======== Page extract ========

Elle Woods for the defence (of femininity)

It is so easy to watch a movie and grant it little consideration it beyond its entertainment value. And over than many times I have seen Legally Blonde since its release in 2001 that held true – until I read Legally Blonde: A Classic Case of “Never Judge A Book By Its Cover” and its critique of how the movie sought confront people’s prejudices based on physical stereotypes. While I agreed with the arguments Roy made, I had the nagging feeling that the movie represented something greater. Finally, I realised that beyond smashing stereotypes and promoting feminism, the real achievement of Legally Blonde was something much rarer and arguably much more important. Its determined defence of femininity.

Legally blonde
Elle Woods in Legally Blonde.

The portrayal of femininity in movies

Far from being an avid film fan, I instead represent the casual movie-goer who grew up on diet of mainstream Hollywood movies; which on adult reflection probably had a greater impact on shaping my view on femininity than I would wish to admit. What I did not realise as a teenager, and for many years as an adult, was that the hyper-femininity espoused by Elle Woods is not common in movies, and certainly not by lead females.

The classic portrayal of femininity - to be feminine is to be shallow and stupid
The classic portrayal of femininity – to be feminine is to be shallow and stupid.

It is hard to name a movie where a highly feminine character is portrayed in a positive way. Across most teen movies, the most feminine characters are often the most flawed; mean, morally corrupted, jealous, vain. Their popularity makes them an object of desire, but by the end, you realise you don’t want to be like them. More often than not, these hyper-feminine characters are also brought down a peg or two by the end of the movie. In Mean Girls, chief mean girl Regina finds salvation at the end of the movie in the form of lacrosse; suggesting that her core traits were unacceptable when in highly feminine packaging, but once she was doing something more masculine she was A-OK. None of the other main characters suffered a serious change in their core traits, with their salvation from being a ‘mean girl’ coming in the form of reduced femininity (Cady) or migrating into settings where their femininity was more acceptable; e.g. Karen as the dumb blonde weather girl.

Like Cady’s brief adventure to the ‘dark side’ of hyper-femininity, female leads in teenage films, tend to be grungy or tomboyish. In other words, ‘real’ girls, who are contrasted against hyper-feminine counterparts. Consider Kat versus hers sister Bianca in 10 Things I Hate About You, Jane versus her best friend Angela in American Beauty, or Maggie versus the sex-bomb Ashley in Whatever it Takes. In each of these movies, we see something to admire in the former and much to deride in the latter. The feminine girl is not someone we aspire to be, because femininity is vacant, vacuous, and vain. We want to be the ‘real’ girl. The one who is carelessly pretty and effortlessly smart, but of course not too smart. She is the one who triumphs in the end and gets the boy.

======== Data extract ========

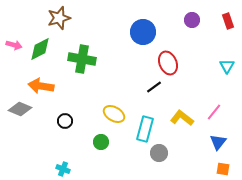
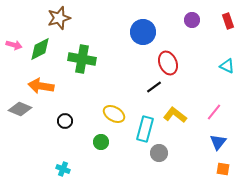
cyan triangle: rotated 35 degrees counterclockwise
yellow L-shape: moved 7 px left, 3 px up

========

▸ Exercise instructions
1. In the essay on Legally Blonde, what does Regina from Mean Girls find salvation in at the end of that movie?
2. Write out the passage of the essay on Legally Blonde starting with "Far from being" and going on through "shallow and stupid.".

▸ Answers for this exercise
1. Lacrosse.

2.
Far from being an avid film fan, I instead represent the casual movie-goer who grew up on diet of mainstream Hollywood movies; which on adult reflection probably had a greater impact on shaping my view on femininity than I would wish to admit. What I did not realise as a teenager, and for many years as an adult, was that the hyper-femininity espoused by Elle Woods is not common in movies, and certainly not by lead females.

The classic portrayal of femininity - to be feminine is to be shallow and stupid
The classic portrayal of femininity – to be feminine is to be shallow and stupid.